§ **Questions de lecture**
1: Répondez à ces questions sur le compte rendu des concerts du Hellfest :
(a) De quelle nationalité sont les membres de Heilung ?
(b) Comment faut-il prononcer le nom du groupe HO99O9 ?
(c) Comment s'appelle la chanteuse d'Arkona ?
2: Prolongez le compte rendu des concerts du Hellfest à partir de sa dernière phrase.

§ **Extrait**
============================================================
Heilung 1 (Photo : Florent Dié)

 

Bruno : Heilung (Temple/samedi)

La vraie et belle découverte. A mille lieux du metal, et même de la simple électricité, les danois de Heilung ont proposé au fil de la petite heure de leur set un vraie bulle sonore et visuelle, comme déconnectée du tohu-bohu environnant (Jonathan Davis s’agitait de ses habituels spasmes au loin sur la mainstage 1). Positionné jusqu’à l’allée centrale (soit à peu près deux Temple pleines), le public accueille avec bonheur cette douzaine de personnage hirsutes (peaux de bêtes et masque/totem animalier pour le cœur du groupe, peaux de bête, lance, petit bouclier circulaire et corps recouvert de corpse-paint noir pour les hooligans qui les accompagnent) qui en appellent aux temps anciens avec chants invocateurs, textes provenant de textes de runes et transe rythmique (tambours et autres peaux tendus, percussions etc.) la plus tribale et la plus irrésistible qui soit. Au fil des morceaux (« Hamrer Hippyer » en premier lieu), on pense plus d’une fois à la plus minimale des techno, on est (et tout le public avec) aux anges d’une prestation qui restera, subjectivement parlant, parmi les plus fortes vues en bientôt dix ans de Hellfest, rien que ça.

Heilung 2 (Photo : Florent Dié)

Mais aussi…

Citons en vrac du côté des bons moments The Chris Slade Timeline (Slade qui vagabonde dans sa carrière passée, de Gary Moore à AC/DC, surtout AC/DC), les québécois de Dopethrone, Darkenhold (Black médiéval chanté par un ménestrel), Nordjevel (black très rock et plein de clous), Schammasch (Black hautain, martial, maquillé et costumé), Demolition Hammer (du pur death dans ta face). N’oublions pas non plus Mysticum, avec une belle mise en scène pour ce concert de black indus sans batteur (trois scènes surélevées, projections vidéos) ou encore HO99O9 (prononcez Horror) spectaculaire, violent et très agressif. Mais l’agressivité malsaine est justement le propos du groupe, et puis, quand le Hellfest programme du vrai Hip Hop, ca ne peut quand même pas être MC Solaar !

Une petite pièce également sur Arkona (même si le concert manquait un peu d’énergie, la chanteuse Mascha est toujours au taquet), Grave Pleasures, qui nous ramène au temps de Bauhaus/Joy Division, ainsi que deux groupes des Mainstages inconnus jusqu’ici au bataillon, Tremonti et Shinedown, et qui ont assuré, sous le cagnard, de bons concerts de heavy metal pour l’un, de bon gros hard rock bien lourd pour l’autre. Pour ce qui est des plus gros noms, impossible enfin de ne pas citer Solstafir et Satyricon. On ne s’étonnera pas que ces deux groupes, déjà coupables du même méfait lors de leur venue précédente, aient assuré de très jolis concerts, chacun dans son style : plein de poésie et parfois de douceur pour les uns, très énergique et musical pour les autres.
============================================================
§ **Données présentées**
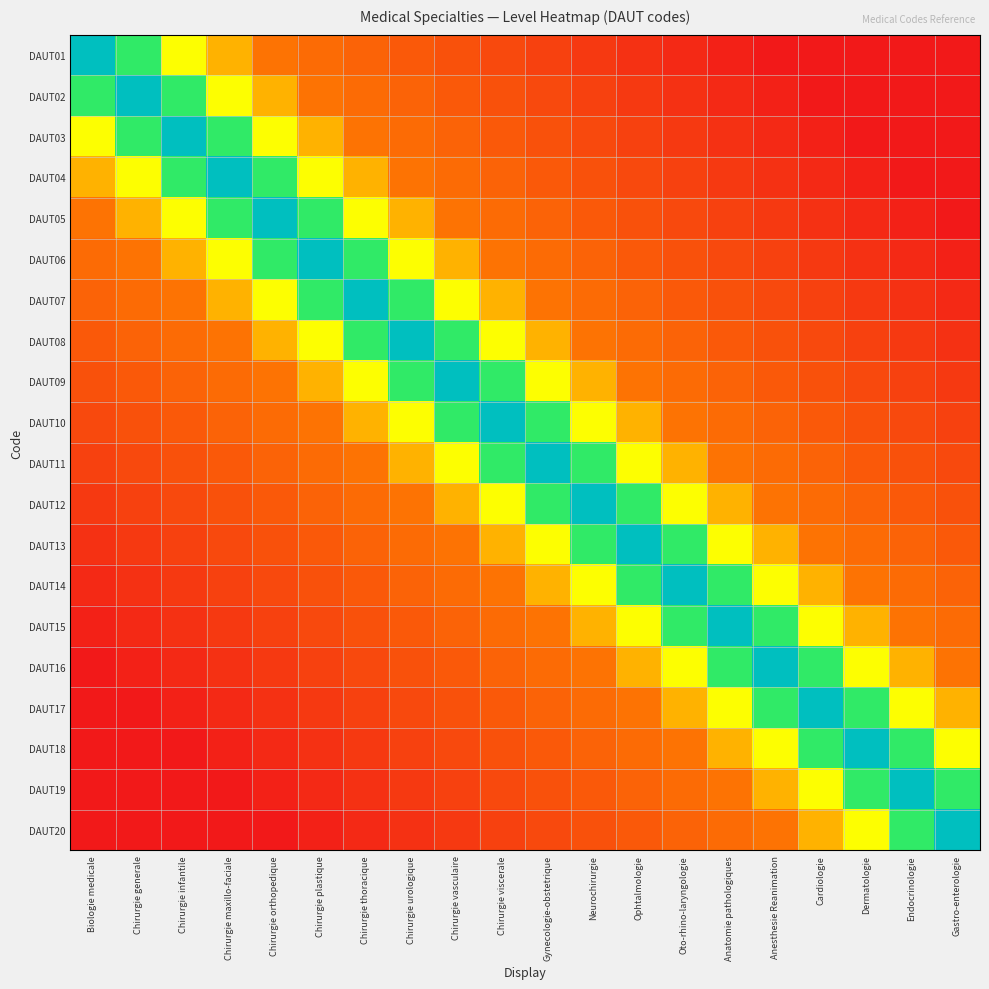

Reading left to right, list all the values displayed in this chart.

DAUT01: Biologie medicale=1.0	Chirurgie generale=0.7	Chirurgie infantile=0.5	Chirurgie maxillo-faciale=0.3	Chirurgie orthopedique=0.2	Chirurgie plastique=0.2	Chirurgie thoracique=0.2	Chirurgie urologique=0.2	Chirurgie vasculaire=0.1	Chirurgie viscerale=0.1	Gynecologie-obstetrique=0.1	Neurochirurgie=0.1	Ophtalmologie=0.1	Oto-rhino-laryngologie=0.0	Anatomie pathologiques=0.0	Anesthesie Reanimation=0.0	Cardiologie=0.0	Dermatologie=0.0	Endocrinologie=0.0	Gastro-enterologie=0.0
DAUT02: Biologie medicale=0.7	Chirurgie generale=1.0	Chirurgie infantile=0.7	Chirurgie maxillo-faciale=0.5	Chirurgie orthopedique=0.3	Chirurgie plastique=0.2	Chirurgie thoracique=0.2	Chirurgie urologique=0.2	Chirurgie vasculaire=0.2	Chirurgie viscerale=0.1	Gynecologie-obstetrique=0.1	Neurochirurgie=0.1	Ophtalmologie=0.1	Oto-rhino-laryngologie=0.1	Anatomie pathologiques=0.0	Anesthesie Reanimation=0.0	Cardiologie=0.0	Dermatologie=0.0	Endocrinologie=0.0	Gastro-enterologie=0.0
DAUT03: Biologie medicale=0.5	Chirurgie generale=0.7	Chirurgie infantile=1.0	Chirurgie maxillo-faciale=0.7	Chirurgie orthopedique=0.5	Chirurgie plastique=0.3	Chirurgie thoracique=0.2	Chirurgie urologique=0.2	Chirurgie vasculaire=0.2	Chirurgie viscerale=0.2	Gynecologie-obstetrique=0.1	Neurochirurgie=0.1	Ophtalmologie=0.1	Oto-rhino-laryngologie=0.1	Anatomie pathologiques=0.1	Anesthesie Reanimation=0.0	Cardiologie=0.0	Dermatologie=0.0	Endocrinologie=0.0	Gastro-enterologie=0.0
DAUT04: Biologie medicale=0.3	Chirurgie generale=0.5	Chirurgie infantile=0.7	Chirurgie maxillo-faciale=1.0	Chirurgie orthopedique=0.7	Chirurgie plastique=0.5	Chirurgie thoracique=0.3	Chirurgie urologique=0.2	Chirurgie vasculaire=0.2	Chirurgie viscerale=0.2	Gynecologie-obstetrique=0.2	Neurochirurgie=0.1	Ophtalmologie=0.1	Oto-rhino-laryngologie=0.1	Anatomie pathologiques=0.1	Anesthesie Reanimation=0.1	Cardiologie=0.0	Dermatologie=0.0	Endocrinologie=0.0	Gastro-enterologie=0.0
DAUT05: Biologie medicale=0.2	Chirurgie generale=0.3	Chirurgie infantile=0.5	Chirurgie maxillo-faciale=0.7	Chirurgie orthopedique=1.0	Chirurgie plastique=0.7	Chirurgie thoracique=0.5	Chirurgie urologique=0.3	Chirurgie vasculaire=0.2	Chirurgie viscerale=0.2	Gynecologie-obstetrique=0.2	Neurochirurgie=0.2	Ophtalmologie=0.1	Oto-rhino-laryngologie=0.1	Anatomie pathologiques=0.1	Anesthesie Reanimation=0.1	Cardiologie=0.1	Dermatologie=0.0	Endocrinologie=0.0	Gastro-enterologie=0.0
DAUT06: Biologie medicale=0.2	Chirurgie generale=0.2	Chirurgie infantile=0.3	Chirurgie maxillo-faciale=0.5	Chirurgie orthopedique=0.7	Chirurgie plastique=1.0	Chirurgie thoracique=0.7	Chirurgie urologique=0.5	Chirurgie vasculaire=0.3	Chirurgie viscerale=0.2	Gynecologie-obstetrique=0.2	Neurochirurgie=0.2	Ophtalmologie=0.2	Oto-rhino-laryngologie=0.1	Anatomie pathologiques=0.1	Anesthesie Reanimation=0.1	Cardiologie=0.1	Dermatologie=0.1	Endocrinologie=0.0	Gastro-enterologie=0.0
DAUT07: Biologie medicale=0.2	Chirurgie generale=0.2	Chirurgie infantile=0.2	Chirurgie maxillo-faciale=0.3	Chirurgie orthopedique=0.5	Chirurgie plastique=0.7	Chirurgie thoracique=1.0	Chirurgie urologique=0.7	Chirurgie vasculaire=0.5	Chirurgie viscerale=0.3	Gynecologie-obstetrique=0.2	Neurochirurgie=0.2	Ophtalmologie=0.2	Oto-rhino-laryngologie=0.2	Anatomie pathologiques=0.1	Anesthesie Reanimation=0.1	Cardiologie=0.1	Dermatologie=0.1	Endocrinologie=0.1	Gastro-enterologie=0.0
DAUT08: Biologie medicale=0.2	Chirurgie generale=0.2	Chirurgie infantile=0.2	Chirurgie maxillo-faciale=0.2	Chirurgie orthopedique=0.3	Chirurgie plastique=0.5	Chirurgie thoracique=0.7	Chirurgie urologique=1.0	Chirurgie vasculaire=0.7	Chirurgie viscerale=0.5	Gynecologie-obstetrique=0.3	Neurochirurgie=0.2	Ophtalmologie=0.2	Oto-rhino-laryngologie=0.2	Anatomie pathologiques=0.2	Anesthesie Reanimation=0.1	Cardiologie=0.1	Dermatologie=0.1	Endocrinologie=0.1	Gastro-enterologie=0.1
DAUT09: Biologie medicale=0.1	Chirurgie generale=0.2	Chirurgie infantile=0.2	Chirurgie maxillo-faciale=0.2	Chirurgie orthopedique=0.2	Chirurgie plastique=0.3	Chirurgie thoracique=0.5	Chirurgie urologique=0.7	Chirurgie vasculaire=1.0	Chirurgie viscerale=0.7	Gynecologie-obstetrique=0.5	Neurochirurgie=0.3	Ophtalmologie=0.2	Oto-rhino-laryngologie=0.2	Anatomie pathologiques=0.2	Anesthesie Reanimation=0.2	Cardiologie=0.1	Dermatologie=0.1	Endocrinologie=0.1	Gastro-enterologie=0.1
DAUT10: Biologie medicale=0.1	Chirurgie generale=0.1	Chirurgie infantile=0.2	Chirurgie maxillo-faciale=0.2	Chirurgie orthopedique=0.2	Chirurgie plastique=0.2	Chirurgie thoracique=0.3	Chirurgie urologique=0.5	Chirurgie vasculaire=0.7	Chirurgie viscerale=1.0	Gynecologie-obstetrique=0.7	Neurochirurgie=0.5	Ophtalmologie=0.3	Oto-rhino-laryngologie=0.2	Anatomie pathologiques=0.2	Anesthesie Reanimation=0.2	Cardiologie=0.2	Dermatologie=0.1	Endocrinologie=0.1	Gastro-enterologie=0.1
DAUT11: Biologie medicale=0.1	Chirurgie generale=0.1	Chirurgie infantile=0.1	Chirurgie maxillo-faciale=0.2	Chirurgie orthopedique=0.2	Chirurgie plastique=0.2	Chirurgie thoracique=0.2	Chirurgie urologique=0.3	Chirurgie vasculaire=0.5	Chirurgie viscerale=0.7	Gynecologie-obstetrique=1.0	Neurochirurgie=0.7	Ophtalmologie=0.5	Oto-rhino-laryngologie=0.3	Anatomie pathologiques=0.2	Anesthesie Reanimation=0.2	Cardiologie=0.2	Dermatologie=0.2	Endocrinologie=0.1	Gastro-enterologie=0.1
DAUT12: Biologie medicale=0.1	Chirurgie generale=0.1	Chirurgie infantile=0.1	Chirurgie maxillo-faciale=0.1	Chirurgie orthopedique=0.2	Chirurgie plastique=0.2	Chirurgie thoracique=0.2	Chirurgie urologique=0.2	Chirurgie vasculaire=0.3	Chirurgie viscerale=0.5	Gynecologie-obstetrique=0.7	Neurochirurgie=1.0	Ophtalmologie=0.7	Oto-rhino-laryngologie=0.5	Anatomie pathologiques=0.3	Anesthesie Reanimation=0.2	Cardiologie=0.2	Dermatologie=0.2	Endocrinologie=0.2	Gastro-enterologie=0.1
DAUT13: Biologie medicale=0.1	Chirurgie generale=0.1	Chirurgie infantile=0.1	Chirurgie maxillo-faciale=0.1	Chirurgie orthopedique=0.1	Chirurgie plastique=0.2	Chirurgie thoracique=0.2	Chirurgie urologique=0.2	Chirurgie vasculaire=0.2	Chirurgie viscerale=0.3	Gynecologie-obstetrique=0.5	Neurochirurgie=0.7	Ophtalmologie=1.0	Oto-rhino-laryngologie=0.7	Anatomie pathologiques=0.5	Anesthesie Reanimation=0.3	Cardiologie=0.2	Dermatologie=0.2	Endocrinologie=0.2	Gastro-enterologie=0.2
DAUT14: Biologie medicale=0.0	Chirurgie generale=0.1	Chirurgie infantile=0.1	Chirurgie maxillo-faciale=0.1	Chirurgie orthopedique=0.1	Chirurgie plastique=0.1	Chirurgie thoracique=0.2	Chirurgie urologique=0.2	Chirurgie vasculaire=0.2	Chirurgie viscerale=0.2	Gynecologie-obstetrique=0.3	Neurochirurgie=0.5	Ophtalmologie=0.7	Oto-rhino-laryngologie=1.0	Anatomie pathologiques=0.7	Anesthesie Reanimation=0.5	Cardiologie=0.3	Dermatologie=0.2	Endocrinologie=0.2	Gastro-enterologie=0.2
DAUT15: Biologie medicale=0.0	Chirurgie generale=0.0	Chirurgie infantile=0.1	Chirurgie maxillo-faciale=0.1	Chirurgie orthopedique=0.1	Chirurgie plastique=0.1	Chirurgie thoracique=0.1	Chirurgie urologique=0.2	Chirurgie vasculaire=0.2	Chirurgie viscerale=0.2	Gynecologie-obstetrique=0.2	Neurochirurgie=0.3	Ophtalmologie=0.5	Oto-rhino-laryngologie=0.7	Anatomie pathologiques=1.0	Anesthesie Reanimation=0.7	Cardiologie=0.5	Dermatologie=0.3	Endocrinologie=0.2	Gastro-enterologie=0.2
DAUT16: Biologie medicale=0.0	Chirurgie generale=0.0	Chirurgie infantile=0.0	Chirurgie maxillo-faciale=0.1	Chirurgie orthopedique=0.1	Chirurgie plastique=0.1	Chirurgie thoracique=0.1	Chirurgie urologique=0.1	Chirurgie vasculaire=0.2	Chirurgie viscerale=0.2	Gynecologie-obstetrique=0.2	Neurochirurgie=0.2	Ophtalmologie=0.3	Oto-rhino-laryngologie=0.5	Anatomie pathologiques=0.7	Anesthesie Reanimation=1.0	Cardiologie=0.7	Dermatologie=0.5	Endocrinologie=0.3	Gastro-enterologie=0.2
DAUT17: Biologie medicale=0.0	Chirurgie generale=0.0	Chirurgie infantile=0.0	Chirurgie maxillo-faciale=0.0	Chirurgie orthopedique=0.1	Chirurgie plastique=0.1	Chirurgie thoracique=0.1	Chirurgie urologique=0.1	Chirurgie vasculaire=0.1	Chirurgie viscerale=0.2	Gynecologie-obstetrique=0.2	Neurochirurgie=0.2	Ophtalmologie=0.2	Oto-rhino-laryngologie=0.3	Anatomie pathologiques=0.5	Anesthesie Reanimation=0.7	Cardiologie=1.0	Dermatologie=0.7	Endocrinologie=0.5	Gastro-enterologie=0.3
DAUT18: Biologie medicale=0.0	Chirurgie generale=0.0	Chirurgie infantile=0.0	Chirurgie maxillo-faciale=0.0	Chirurgie orthopedique=0.0	Chirurgie plastique=0.1	Chirurgie thoracique=0.1	Chirurgie urologique=0.1	Chirurgie vasculaire=0.1	Chirurgie viscerale=0.1	Gynecologie-obstetrique=0.2	Neurochirurgie=0.2	Ophtalmologie=0.2	Oto-rhino-laryngologie=0.2	Anatomie pathologiques=0.3	Anesthesie Reanimation=0.5	Cardiologie=0.7	Dermatologie=1.0	Endocrinologie=0.7	Gastro-enterologie=0.5
DAUT19: Biologie medicale=0.0	Chirurgie generale=0.0	Chirurgie infantile=0.0	Chirurgie maxillo-faciale=0.0	Chirurgie orthopedique=0.0	Chirurgie plastique=0.0	Chirurgie thoracique=0.1	Chirurgie urologique=0.1	Chirurgie vasculaire=0.1	Chirurgie viscerale=0.1	Gynecologie-obstetrique=0.1	Neurochirurgie=0.2	Ophtalmologie=0.2	Oto-rhino-laryngologie=0.2	Anatomie pathologiques=0.2	Anesthesie Reanimation=0.3	Cardiologie=0.5	Dermatologie=0.7	Endocrinologie=1.0	Gastro-enterologie=0.7
DAUT20: Biologie medicale=0.0	Chirurgie generale=0.0	Chirurgie infantile=0.0	Chirurgie maxillo-faciale=0.0	Chirurgie orthopedique=0.0	Chirurgie plastique=0.0	Chirurgie thoracique=0.0	Chirurgie urologique=0.1	Chirurgie vasculaire=0.1	Chirurgie viscerale=0.1	Gynecologie-obstetrique=0.1	Neurochirurgie=0.1	Ophtalmologie=0.2	Oto-rhino-laryngologie=0.2	Anatomie pathologiques=0.2	Anesthesie Reanimation=0.2	Cardiologie=0.3	Dermatologie=0.5	Endocrinologie=0.7	Gastro-enterologie=1.0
============================================================
§ **Réponses**
1:
(a) Ils sont danois.
(b) Il se prononce « Horror ».
(c) Elle s'appelle Mascha.

2:
Autre sommité, Amorphis (rien de nouveau mais que du bon) et surtout les Children of Boddom. Les finlandais ont une fois de plus fait honneur à leur réputation. Groupe très sympathique (remerciant dans un français parfait), hymnes imparables de death mélodique très travaillé, que demander de plus ?

Enfin, plus gros encore, Arch Enemy (très musical et très énergique, le groupe a mis le feu à la Mainstage) et Watain avec son très spectaculaire et enflammé concert de Black n’Roll malsain. Parfait, donc, miam ! De son côté, Nile a du réveiller plus d’une momie avec sa très efficace prestation de death très intellectuel mais en forme de pyramide dans la tronche. Eprouvant mais sain.

Pour ce qui est du mainstream, quelques mots sur Madame Joan Jett toujours pétrie de classe mais avec un concert bien trop léger musicalement parlant, même si la foule a accueilli comme il se doit sa reprise de standard « I Love Rock’n Roll ». D’autres encore sur les très attendus Hollywood Vampires pour un très bon moment sous le soleil, malgré un manque d’enjeu évident – un groupe de cover, même bon, reste un groupe de cover. Reste qu’Alice Cooper conserve la classe ultime et qu’en fait, Johnny Depp a une assez jolie voix.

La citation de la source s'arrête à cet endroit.